:: Exercise aim ::
Each entry, from beginning to end, is to be transcribed verbatim.
== Segment start ==
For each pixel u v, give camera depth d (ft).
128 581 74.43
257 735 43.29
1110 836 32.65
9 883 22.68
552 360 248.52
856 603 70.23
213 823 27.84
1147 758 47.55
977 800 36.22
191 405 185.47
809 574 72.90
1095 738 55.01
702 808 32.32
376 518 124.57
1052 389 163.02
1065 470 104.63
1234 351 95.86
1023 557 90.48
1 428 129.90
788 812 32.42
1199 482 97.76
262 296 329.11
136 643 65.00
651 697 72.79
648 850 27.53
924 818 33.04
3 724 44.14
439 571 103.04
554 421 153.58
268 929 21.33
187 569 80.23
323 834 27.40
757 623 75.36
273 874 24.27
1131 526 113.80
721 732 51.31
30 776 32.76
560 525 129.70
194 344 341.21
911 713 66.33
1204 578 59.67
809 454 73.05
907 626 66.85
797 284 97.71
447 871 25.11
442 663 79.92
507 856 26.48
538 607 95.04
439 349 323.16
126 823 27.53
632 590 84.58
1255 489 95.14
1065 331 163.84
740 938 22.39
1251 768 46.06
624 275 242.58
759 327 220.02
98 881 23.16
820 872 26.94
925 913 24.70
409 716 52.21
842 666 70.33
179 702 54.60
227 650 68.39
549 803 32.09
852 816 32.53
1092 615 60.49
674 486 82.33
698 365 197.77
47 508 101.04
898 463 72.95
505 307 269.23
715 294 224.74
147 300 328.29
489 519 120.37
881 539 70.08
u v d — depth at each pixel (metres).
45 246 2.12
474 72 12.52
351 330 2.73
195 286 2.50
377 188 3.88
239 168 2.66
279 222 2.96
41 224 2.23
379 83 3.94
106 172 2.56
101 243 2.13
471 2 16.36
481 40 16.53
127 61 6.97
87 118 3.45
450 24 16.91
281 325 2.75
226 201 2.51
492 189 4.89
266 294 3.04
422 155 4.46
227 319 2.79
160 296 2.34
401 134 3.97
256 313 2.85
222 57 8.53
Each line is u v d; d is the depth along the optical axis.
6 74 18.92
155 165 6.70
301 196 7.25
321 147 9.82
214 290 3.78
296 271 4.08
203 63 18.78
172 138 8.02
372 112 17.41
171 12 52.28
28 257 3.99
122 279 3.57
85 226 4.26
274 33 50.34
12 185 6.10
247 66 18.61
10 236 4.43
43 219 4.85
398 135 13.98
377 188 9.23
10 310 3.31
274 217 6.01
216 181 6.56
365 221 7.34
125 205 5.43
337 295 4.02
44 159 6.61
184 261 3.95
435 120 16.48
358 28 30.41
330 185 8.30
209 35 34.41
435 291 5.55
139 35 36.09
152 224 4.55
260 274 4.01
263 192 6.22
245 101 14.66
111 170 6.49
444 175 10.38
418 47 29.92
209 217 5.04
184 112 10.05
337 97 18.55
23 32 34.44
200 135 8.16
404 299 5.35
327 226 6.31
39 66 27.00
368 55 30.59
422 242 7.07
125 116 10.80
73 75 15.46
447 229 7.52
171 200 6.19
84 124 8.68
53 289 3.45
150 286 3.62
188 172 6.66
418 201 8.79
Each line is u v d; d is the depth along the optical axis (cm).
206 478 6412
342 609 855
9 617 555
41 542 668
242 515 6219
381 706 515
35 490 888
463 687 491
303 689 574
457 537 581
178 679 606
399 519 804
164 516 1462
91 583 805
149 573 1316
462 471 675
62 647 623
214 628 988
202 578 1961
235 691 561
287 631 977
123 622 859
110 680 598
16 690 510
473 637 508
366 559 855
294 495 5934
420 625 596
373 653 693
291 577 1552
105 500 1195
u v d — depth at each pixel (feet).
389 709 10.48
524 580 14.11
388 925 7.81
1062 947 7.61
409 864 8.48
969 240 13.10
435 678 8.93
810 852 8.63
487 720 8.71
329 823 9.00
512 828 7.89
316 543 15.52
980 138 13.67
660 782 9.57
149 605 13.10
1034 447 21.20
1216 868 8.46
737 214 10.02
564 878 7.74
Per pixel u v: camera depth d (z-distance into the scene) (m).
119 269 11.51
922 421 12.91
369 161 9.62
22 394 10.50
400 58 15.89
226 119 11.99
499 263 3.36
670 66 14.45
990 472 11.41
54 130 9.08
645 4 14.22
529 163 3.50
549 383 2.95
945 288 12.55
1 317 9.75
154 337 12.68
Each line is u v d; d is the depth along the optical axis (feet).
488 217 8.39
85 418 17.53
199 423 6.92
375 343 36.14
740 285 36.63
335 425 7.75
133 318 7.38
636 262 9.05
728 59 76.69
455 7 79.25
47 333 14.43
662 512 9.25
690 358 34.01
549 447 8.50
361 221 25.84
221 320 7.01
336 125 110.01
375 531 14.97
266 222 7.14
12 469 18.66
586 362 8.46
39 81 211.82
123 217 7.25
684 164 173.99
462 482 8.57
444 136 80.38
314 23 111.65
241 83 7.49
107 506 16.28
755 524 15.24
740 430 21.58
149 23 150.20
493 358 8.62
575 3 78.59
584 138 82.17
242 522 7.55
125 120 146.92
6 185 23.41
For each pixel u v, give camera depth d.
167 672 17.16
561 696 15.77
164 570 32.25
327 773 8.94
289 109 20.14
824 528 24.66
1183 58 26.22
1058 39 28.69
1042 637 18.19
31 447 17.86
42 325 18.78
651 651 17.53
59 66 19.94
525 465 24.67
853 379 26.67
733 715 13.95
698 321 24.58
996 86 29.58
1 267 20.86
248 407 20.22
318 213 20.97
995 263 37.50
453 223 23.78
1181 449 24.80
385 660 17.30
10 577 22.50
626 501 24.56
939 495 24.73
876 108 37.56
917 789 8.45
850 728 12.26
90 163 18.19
== Segment end ==
:: Response to the task ::
For each pixel u v, give camera depth d (ft).
128 581 74.43
257 735 43.29
1110 836 32.65
9 883 22.68
552 360 248.52
856 603 70.23
213 823 27.84
1147 758 47.55
977 800 36.22
191 405 185.47
809 574 72.90
1095 738 55.01
702 808 32.32
376 518 124.57
1052 389 163.02
1065 470 104.63
1234 351 95.86
1023 557 90.48
1 428 129.90
788 812 32.42
1199 482 97.76
262 296 329.11
136 643 65.00
651 697 72.79
648 850 27.53
924 818 33.04
3 724 44.14
439 571 103.04
554 421 153.58
268 929 21.33
187 569 80.23
323 834 27.40
757 623 75.36
273 874 24.27
1131 526 113.80
721 732 51.31
30 776 32.76
560 525 129.70
194 344 341.21
911 713 66.33
1204 578 59.67
809 454 73.05
907 626 66.85
797 284 97.71
447 871 25.11
442 663 79.92
507 856 26.48
538 607 95.04
439 349 323.16
126 823 27.53
632 590 84.58
1255 489 95.14
1065 331 163.84
740 938 22.39
1251 768 46.06
624 275 242.58
759 327 220.02
98 881 23.16
820 872 26.94
925 913 24.70
409 716 52.21
842 666 70.33
179 702 54.60
227 650 68.39
549 803 32.09
852 816 32.53
1092 615 60.49
674 486 82.33
698 365 197.77
47 508 101.04
898 463 72.95
505 307 269.23
715 294 224.74
147 300 328.29
489 519 120.37
881 539 70.08
u v d — depth at each pixel (metres).
45 246 2.12
474 72 12.52
351 330 2.73
195 286 2.50
377 188 3.88
239 168 2.66
279 222 2.96
41 224 2.23
379 83 3.94
106 172 2.56
101 243 2.13
471 2 16.36
481 40 16.53
127 61 6.97
87 118 3.45
450 24 16.91
281 325 2.75
226 201 2.51
492 189 4.89
266 294 3.04
422 155 4.46
227 319 2.79
160 296 2.34
401 134 3.97
256 313 2.85
222 57 8.53
Each line is u v d; d is the depth along the optical axis.
6 74 18.92
155 165 6.70
301 196 7.25
321 147 9.82
214 290 3.78
296 271 4.08
203 63 18.78
172 138 8.02
372 112 17.41
171 12 52.28
28 257 3.99
122 279 3.57
85 226 4.26
274 33 50.34
12 185 6.10
247 66 18.61
10 236 4.43
43 219 4.85
398 135 13.98
377 188 9.23
10 310 3.31
274 217 6.01
216 181 6.56
365 221 7.34
125 205 5.43
337 295 4.02
44 159 6.61
184 261 3.95
435 120 16.48
358 28 30.41
330 185 8.30
209 35 34.41
435 291 5.55
139 35 36.09
152 224 4.55
260 274 4.01
263 192 6.22
245 101 14.66
111 170 6.49
444 175 10.38
418 47 29.92
209 217 5.04
184 112 10.05
337 97 18.55
23 32 34.44
200 135 8.16
404 299 5.35
327 226 6.31
39 66 27.00
368 55 30.59
422 242 7.07
125 116 10.80
73 75 15.46
447 229 7.52
171 200 6.19
84 124 8.68
53 289 3.45
150 286 3.62
188 172 6.66
418 201 8.79
Each line is u v d; d is the depth along the optical axis (cm).
206 478 6412
342 609 855
9 617 555
41 542 668
242 515 6219
381 706 515
35 490 888
463 687 491
303 689 574
457 537 581
178 679 606
399 519 804
164 516 1462
91 583 805
149 573 1316
462 471 675
62 647 623
214 628 988
202 578 1961
235 691 561
287 631 977
123 622 859
110 680 598
16 690 510
473 637 508
366 559 855
294 495 5934
420 625 596
373 653 693
291 577 1552
105 500 1195
u v d — depth at each pixel (feet).
389 709 10.48
524 580 14.11
388 925 7.81
1062 947 7.61
409 864 8.48
969 240 13.10
435 678 8.93
810 852 8.63
487 720 8.71
329 823 9.00
512 828 7.89
316 543 15.52
980 138 13.67
660 782 9.57
149 605 13.10
1034 447 21.20
1216 868 8.46
737 214 10.02
564 878 7.74
Per pixel u v: camera depth d (z-distance into the scene) (m).
119 269 11.51
922 421 12.91
369 161 9.62
22 394 10.50
400 58 15.89
226 119 11.99
499 263 3.36
670 66 14.45
990 472 11.41
54 130 9.08
645 4 14.22
529 163 3.50
549 383 2.95
945 288 12.55
1 317 9.75
154 337 12.68
Each line is u v d; d is the depth along the optical axis (feet).
488 217 8.39
85 418 17.53
199 423 6.92
375 343 36.14
740 285 36.63
335 425 7.75
133 318 7.38
636 262 9.05
728 59 76.69
455 7 79.25
47 333 14.43
662 512 9.25
690 358 34.01
549 447 8.50
361 221 25.84
221 320 7.01
336 125 110.01
375 531 14.97
266 222 7.14
12 469 18.66
586 362 8.46
39 81 211.82
123 217 7.25
684 164 173.99
462 482 8.57
444 136 80.38
314 23 111.65
241 83 7.49
107 506 16.28
755 524 15.24
740 430 21.58
149 23 150.20
493 358 8.62
575 3 78.59
584 138 82.17
242 522 7.55
125 120 146.92
6 185 23.41
For each pixel u v, give camera depth d.
167 672 17.16
561 696 15.77
164 570 32.25
327 773 8.94
289 109 20.14
824 528 24.66
1183 58 26.22
1058 39 28.69
1042 637 18.19
31 447 17.86
42 325 18.78
651 651 17.53
59 66 19.94
525 465 24.67
853 379 26.67
733 715 13.95
698 321 24.58
996 86 29.58
1 267 20.86
248 407 20.22
318 213 20.97
995 263 37.50
453 223 23.78
1181 449 24.80
385 660 17.30
10 577 22.50
626 501 24.56
939 495 24.73
876 108 37.56
917 789 8.45
850 728 12.26
90 163 18.19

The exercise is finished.